Lecz oto już "twarde dowody" w postaci otrzymanych prezentów. Po pierwsze Tomik poezji Lucyny, wydany w tym roku i propagowany podczas spotkania autorskiego w Bielsku Białej.

Następnie prawdziwa perełka:

Nie wiem, jak to określić, może należałoby porównać to do wytworu manufakturowego.
Ręcznie złożony tomik będący zbiorem wszystkich naszych inspiracji. To niemal jak "biały kruk", opatrzony wklejonymi na żywo zdjęciami grafik. Popatrzcie tylko (dla przykładu jedno z nich):


A tutaj już moja erratyjska inspiracja - piosenka na melodię kujawiaka:

 
                                                      
Dziękuję Ci, Lucynko. Mieliśmy wspaniałą zabawę. 

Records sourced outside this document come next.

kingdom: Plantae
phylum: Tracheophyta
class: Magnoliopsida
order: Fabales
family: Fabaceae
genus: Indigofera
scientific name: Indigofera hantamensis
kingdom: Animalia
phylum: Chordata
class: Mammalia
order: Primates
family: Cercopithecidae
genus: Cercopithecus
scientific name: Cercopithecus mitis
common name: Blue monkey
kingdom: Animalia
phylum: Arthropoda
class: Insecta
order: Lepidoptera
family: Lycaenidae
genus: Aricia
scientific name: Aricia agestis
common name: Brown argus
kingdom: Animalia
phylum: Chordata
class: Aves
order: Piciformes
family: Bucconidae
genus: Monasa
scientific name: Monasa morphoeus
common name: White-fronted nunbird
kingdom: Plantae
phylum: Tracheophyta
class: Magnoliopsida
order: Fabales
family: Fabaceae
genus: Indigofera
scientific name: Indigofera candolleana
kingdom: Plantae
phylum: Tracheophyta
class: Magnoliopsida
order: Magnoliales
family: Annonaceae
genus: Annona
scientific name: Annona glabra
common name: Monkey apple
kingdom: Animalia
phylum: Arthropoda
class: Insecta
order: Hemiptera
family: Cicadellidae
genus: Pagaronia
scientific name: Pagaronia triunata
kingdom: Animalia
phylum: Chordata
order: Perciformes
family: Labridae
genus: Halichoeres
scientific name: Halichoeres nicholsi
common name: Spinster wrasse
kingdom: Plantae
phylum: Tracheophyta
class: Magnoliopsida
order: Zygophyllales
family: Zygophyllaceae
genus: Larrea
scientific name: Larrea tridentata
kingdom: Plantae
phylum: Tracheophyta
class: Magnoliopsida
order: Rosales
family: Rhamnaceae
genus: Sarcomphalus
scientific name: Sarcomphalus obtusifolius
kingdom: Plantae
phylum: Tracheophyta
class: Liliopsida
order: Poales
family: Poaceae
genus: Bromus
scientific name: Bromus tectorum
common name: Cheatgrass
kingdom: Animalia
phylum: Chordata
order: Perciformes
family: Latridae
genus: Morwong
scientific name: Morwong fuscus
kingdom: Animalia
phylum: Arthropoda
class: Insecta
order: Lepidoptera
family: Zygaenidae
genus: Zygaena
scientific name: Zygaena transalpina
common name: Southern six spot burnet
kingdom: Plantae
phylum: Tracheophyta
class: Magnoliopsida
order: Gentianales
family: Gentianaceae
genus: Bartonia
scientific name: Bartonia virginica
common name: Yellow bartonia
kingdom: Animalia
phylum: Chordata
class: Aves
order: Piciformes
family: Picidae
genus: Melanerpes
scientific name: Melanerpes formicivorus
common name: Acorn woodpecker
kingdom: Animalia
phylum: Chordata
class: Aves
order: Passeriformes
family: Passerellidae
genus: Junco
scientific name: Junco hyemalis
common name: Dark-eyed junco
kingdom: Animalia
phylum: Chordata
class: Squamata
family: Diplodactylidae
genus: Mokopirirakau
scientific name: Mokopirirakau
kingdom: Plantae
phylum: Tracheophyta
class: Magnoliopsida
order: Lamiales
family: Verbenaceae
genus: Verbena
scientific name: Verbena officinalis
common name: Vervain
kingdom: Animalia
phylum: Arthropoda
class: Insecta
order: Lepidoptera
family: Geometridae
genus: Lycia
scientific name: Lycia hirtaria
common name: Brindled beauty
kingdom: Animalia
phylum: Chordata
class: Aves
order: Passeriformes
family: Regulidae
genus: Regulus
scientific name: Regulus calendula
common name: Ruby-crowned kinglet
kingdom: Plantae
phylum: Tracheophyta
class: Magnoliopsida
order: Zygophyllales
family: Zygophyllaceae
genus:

Lecz nie byłabym w pełni sobą, gdybym nie dokonała pewnego spostrzeżenia. Bo otóż autorka ma szczęście firmować swoje dzieło śliczną i młodą buzią na obwolucie tomiku.
Zważywszy tempo, w jakim posuwa się praca nad moją własną książką, można żywić uzasadnione obawy.
Zakładając, że w końcu do jakiegoś "firmowania" dojdzie, mogę już być w dość podeszłym wieku.
(Pisz, pisz, powtarzam sobie, pókiś jeszcze piękna i młoda!)*
___________________________________________
* Koń by się uśmiał, tylko na szczęście żadnego w pobliżu nie ma:-).

Do czego doprowadzić może skrzynkofobia (1)

Skrzynkę pocztową na swojej klatce szerokim omijam łukiem.
A bo to co dobrego tam uświadczyć można?
Jak nie rachunki, to ulotki. Naręcza całe.
Niewidzącym omiatam wzrokiem, udając, że wcale jej nie ma.
Co z oczu, to z serca, umysłu i wyobraźni. Z portfela już niekoniecznie.
Bo niezależnie od całej tej fobii rachunki opłacić mus.
Resztę badziewia do makulatury wrzucić, zgodnie z dyrektywami UE.
By zacząć gromadzić od nowa.
Skrzynkę opróżnia wyłącznie me dziecię - gdy już ogarnie je nerwówka.
Jak sobie radzi biedny listonosz, kiedy na listy miejsca nie zostaje.
Czy może myśli, że właściciel śmiertelnie zszedł. I nie odbiera, bo się rozkłada.
A co nieszczęsny kolporter ulotek - toż jego praca.
Tak pewnie duma moje litościwe dziecię, kiedy do czystki w końcu się zabiera.
Ja mam serce twarde. Dla skrzynki, znaczy.
Ale do brzegu.
Jakiś czas temu się zachwyciłam. Rękodzielniczą zakładką. Bo to nie zwykła zakładka była, lecz jedna z tych, które wykonuje Agaja. Imitująca klawisze starego pianina.
Ledwie słówko zachwytu pisnąć zdążyłam, a tu już obiecują wysyłać.
Po nitce do kłębka. Czekam ci ja cierpliwie, dopominać się przecież nie uchodzi nijak.
A tu nieśmiało pytają, czy doszła; bo wysłana dawno. I rozpacz wielka - wszelki ślad zaginął.
Nie "poleconym" - szukaj wiatru w polu.
Lecz skoro nie poleconym, to przecież ...bingo! W skrzynce - ani chybi - być musi.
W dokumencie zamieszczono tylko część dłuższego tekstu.